### Stored data ###

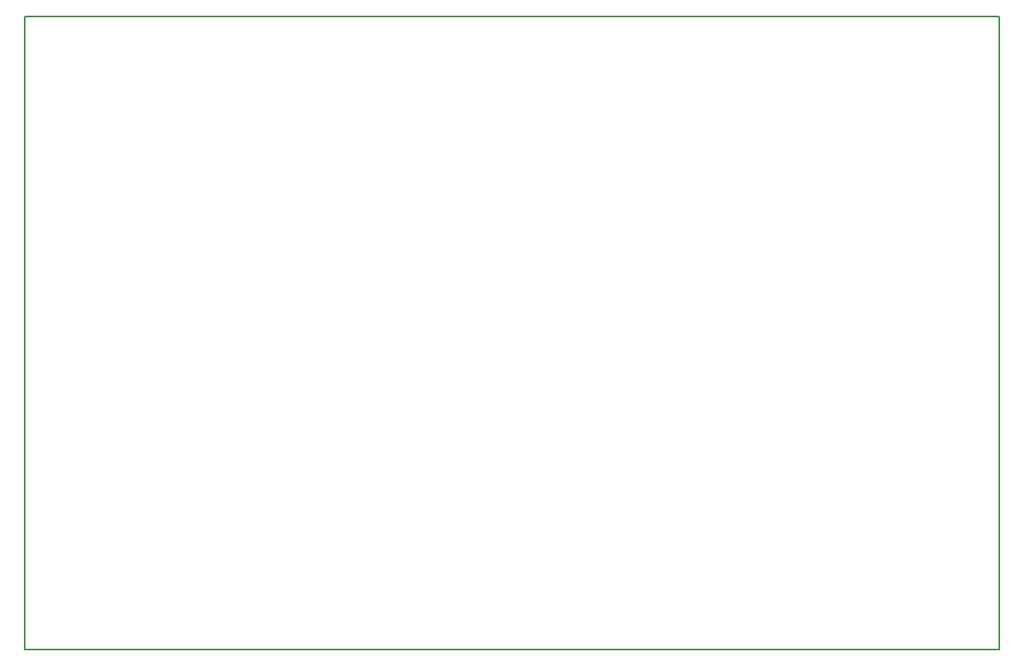
<source format=gbr>
G04 #@! TF.GenerationSoftware,KiCad,Pcbnew,(5.1.5)-3*
G04 #@! TF.CreationDate,2020-08-20T22:06:48-07:00*
G04 #@! TF.ProjectId,teensy4_controller,7465656e-7379-4345-9f63-6f6e74726f6c,rev?*
G04 #@! TF.SameCoordinates,Original*
G04 #@! TF.FileFunction,Other,User*
%FSLAX46Y46*%
G04 Gerber Fmt 4.6, Leading zero omitted, Abs format (unit mm)*
G04 Created by KiCad (PCBNEW (5.1.5)-3) date 2020-08-20 22:06:48*
%MOMM*%
%LPD*%
G04 APERTURE LIST*
%ADD10C,0.150000*%
G04 APERTURE END LIST*
D10*
X50000000Y-85000000D02*
X50000000Y-150000000D01*
X150000000Y-85000000D02*
X50000000Y-85000000D01*
X150000000Y-150000000D02*
X150000000Y-85000000D01*
X50000000Y-150000000D02*
X150000000Y-150000000D01*
M02*

</source>
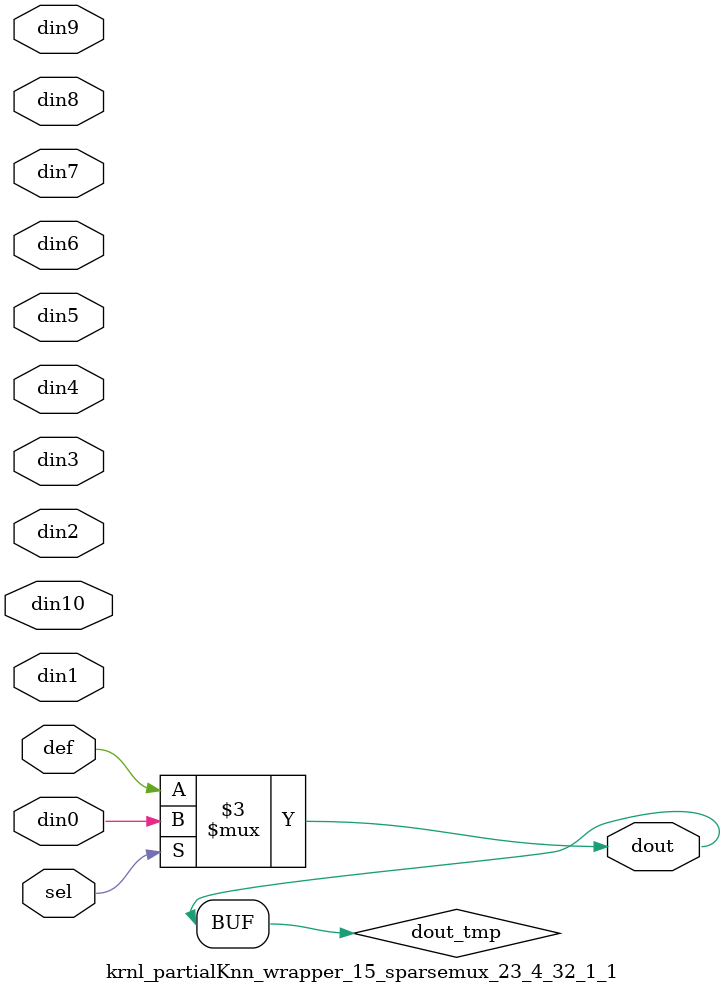
<source format=v>
`timescale 1ns / 1ps

module krnl_partialKnn_wrapper_15_sparsemux_23_4_32_1_1 (din0,din1,din2,din3,din4,din5,din6,din7,din8,din9,din10,def,sel,dout);

parameter din0_WIDTH = 1;

parameter din1_WIDTH = 1;

parameter din2_WIDTH = 1;

parameter din3_WIDTH = 1;

parameter din4_WIDTH = 1;

parameter din5_WIDTH = 1;

parameter din6_WIDTH = 1;

parameter din7_WIDTH = 1;

parameter din8_WIDTH = 1;

parameter din9_WIDTH = 1;

parameter din10_WIDTH = 1;

parameter def_WIDTH = 1;
parameter sel_WIDTH = 1;
parameter dout_WIDTH = 1;

parameter [sel_WIDTH-1:0] CASE0 = 1;

parameter [sel_WIDTH-1:0] CASE1 = 1;

parameter [sel_WIDTH-1:0] CASE2 = 1;

parameter [sel_WIDTH-1:0] CASE3 = 1;

parameter [sel_WIDTH-1:0] CASE4 = 1;

parameter [sel_WIDTH-1:0] CASE5 = 1;

parameter [sel_WIDTH-1:0] CASE6 = 1;

parameter [sel_WIDTH-1:0] CASE7 = 1;

parameter [sel_WIDTH-1:0] CASE8 = 1;

parameter [sel_WIDTH-1:0] CASE9 = 1;

parameter [sel_WIDTH-1:0] CASE10 = 1;

parameter ID = 1;
parameter NUM_STAGE = 1;



input [din0_WIDTH-1:0] din0;

input [din1_WIDTH-1:0] din1;

input [din2_WIDTH-1:0] din2;

input [din3_WIDTH-1:0] din3;

input [din4_WIDTH-1:0] din4;

input [din5_WIDTH-1:0] din5;

input [din6_WIDTH-1:0] din6;

input [din7_WIDTH-1:0] din7;

input [din8_WIDTH-1:0] din8;

input [din9_WIDTH-1:0] din9;

input [din10_WIDTH-1:0] din10;

input [def_WIDTH-1:0] def;
input [sel_WIDTH-1:0] sel;

output [dout_WIDTH-1:0] dout;



reg [dout_WIDTH-1:0] dout_tmp;

always @ (*) begin
case (sel)
    
    CASE0 : dout_tmp = din0;
    
    CASE1 : dout_tmp = din1;
    
    CASE2 : dout_tmp = din2;
    
    CASE3 : dout_tmp = din3;
    
    CASE4 : dout_tmp = din4;
    
    CASE5 : dout_tmp = din5;
    
    CASE6 : dout_tmp = din6;
    
    CASE7 : dout_tmp = din7;
    
    CASE8 : dout_tmp = din8;
    
    CASE9 : dout_tmp = din9;
    
    CASE10 : dout_tmp = din10;
    
    default : dout_tmp = def;
endcase
end


assign dout = dout_tmp;



endmodule

</source>
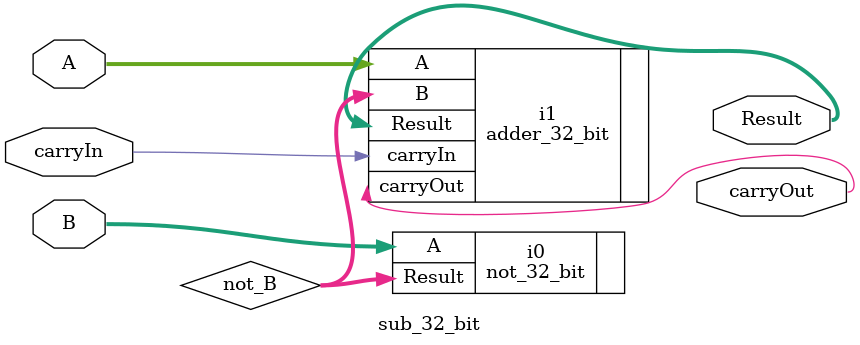
<source format=v>
module sub_32_bit(
	input [31:0] A,
	input [31:0] B,
	input carryIn,
	output carryOut,
	output [31:0] Result
);
	
	wire [31:0] not_B;
	not_32_bit i0(.A(B), .Result(not_B));
	adder_32_bit i1(.A(A), .B(not_B), .carryIn(carryIn), .carryOut(carryOut), .Result(Result));

endmodule

</source>
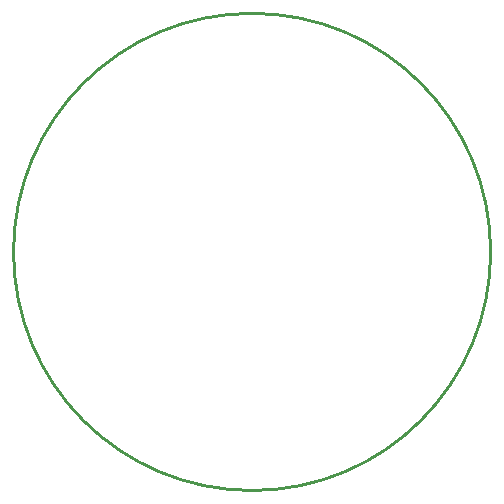
<source format=gbr>
%TF.GenerationSoftware,KiCad,Pcbnew,9.0.4*%
%TF.CreationDate,2025-08-27T15:07:24+05:30*%
%TF.ProjectId,KthDesign.kicad_pcb_3,4b746844-6573-4696-976e-2e6b69636164,rev?*%
%TF.SameCoordinates,Original*%
%TF.FileFunction,Profile,NP*%
%FSLAX46Y46*%
G04 Gerber Fmt 4.6, Leading zero omitted, Abs format (unit mm)*
G04 Created by KiCad (PCBNEW 9.0.4) date 2025-08-27 15:07:24*
%MOMM*%
%LPD*%
G01*
G04 APERTURE LIST*
%TA.AperFunction,Profile*%
%ADD10C,0.254000*%
%TD*%
G04 APERTURE END LIST*
D10*
X159954000Y-90678000D02*
G75*
G02*
X119554000Y-90678000I-20200000J0D01*
G01*
X119554000Y-90678000D02*
G75*
G02*
X159954000Y-90678000I20200000J0D01*
G01*
M02*

</source>
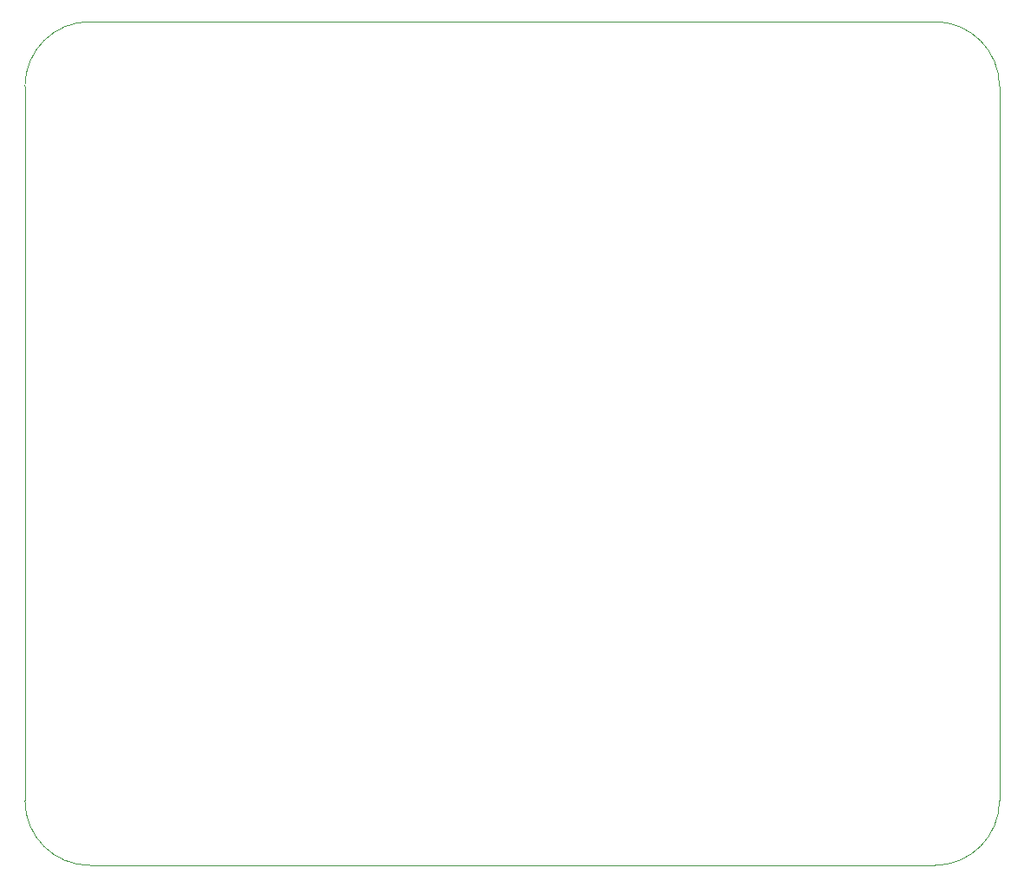
<source format=gbr>
%TF.GenerationSoftware,KiCad,Pcbnew,7.0.5*%
%TF.CreationDate,2023-09-16T15:25:37-07:00*%
%TF.ProjectId,ValveServoI2C,56616c76-6553-4657-9276-6f4932432e6b,rev?*%
%TF.SameCoordinates,Original*%
%TF.FileFunction,Profile,NP*%
%FSLAX46Y46*%
G04 Gerber Fmt 4.6, Leading zero omitted, Abs format (unit mm)*
G04 Created by KiCad (PCBNEW 7.0.5) date 2023-09-16 15:25:37*
%MOMM*%
%LPD*%
G01*
G04 APERTURE LIST*
%TA.AperFunction,Profile*%
%ADD10C,0.100000*%
%TD*%
G04 APERTURE END LIST*
D10*
X76200000Y-120650000D02*
X76200000Y-50800000D01*
X76200000Y-120650000D02*
G75*
G03*
X82550000Y-127000000I6350000J0D01*
G01*
X171450000Y-50800000D02*
X171450000Y-120650000D01*
X165100000Y-127000000D02*
G75*
G03*
X171450000Y-120650000I0J6350000D01*
G01*
X82550000Y-44450000D02*
G75*
G03*
X76200000Y-50800000I0J-6350000D01*
G01*
X165100000Y-127000000D02*
X82550000Y-127000000D01*
X82550000Y-44450000D02*
X165100000Y-44450000D01*
X171450000Y-50800000D02*
G75*
G03*
X165100000Y-44450000I-6350000J0D01*
G01*
M02*

</source>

###

What is required → The answer must be the lines from the first one in the records through the line containing "X150000000Y-85000000D01*", copied exactly, with no pictures.

Written answer →
<source format=gbr>
G04 #@! TF.GenerationSoftware,KiCad,Pcbnew,(5.1.5)-3*
G04 #@! TF.CreationDate,2020-08-20T22:06:48-07:00*
G04 #@! TF.ProjectId,teensy4_controller,7465656e-7379-4345-9f63-6f6e74726f6c,rev?*
G04 #@! TF.SameCoordinates,Original*
G04 #@! TF.FileFunction,Other,User*
%FSLAX46Y46*%
G04 Gerber Fmt 4.6, Leading zero omitted, Abs format (unit mm)*
G04 Created by KiCad (PCBNEW (5.1.5)-3) date 2020-08-20 22:06:48*
%MOMM*%
%LPD*%
G04 APERTURE LIST*
%ADD10C,0.150000*%
G04 APERTURE END LIST*
D10*
X50000000Y-85000000D02*
X50000000Y-150000000D01*
X150000000Y-85000000D02*
X50000000Y-85000000D01*
X150000000Y-150000000D02*
X150000000Y-85000000D01*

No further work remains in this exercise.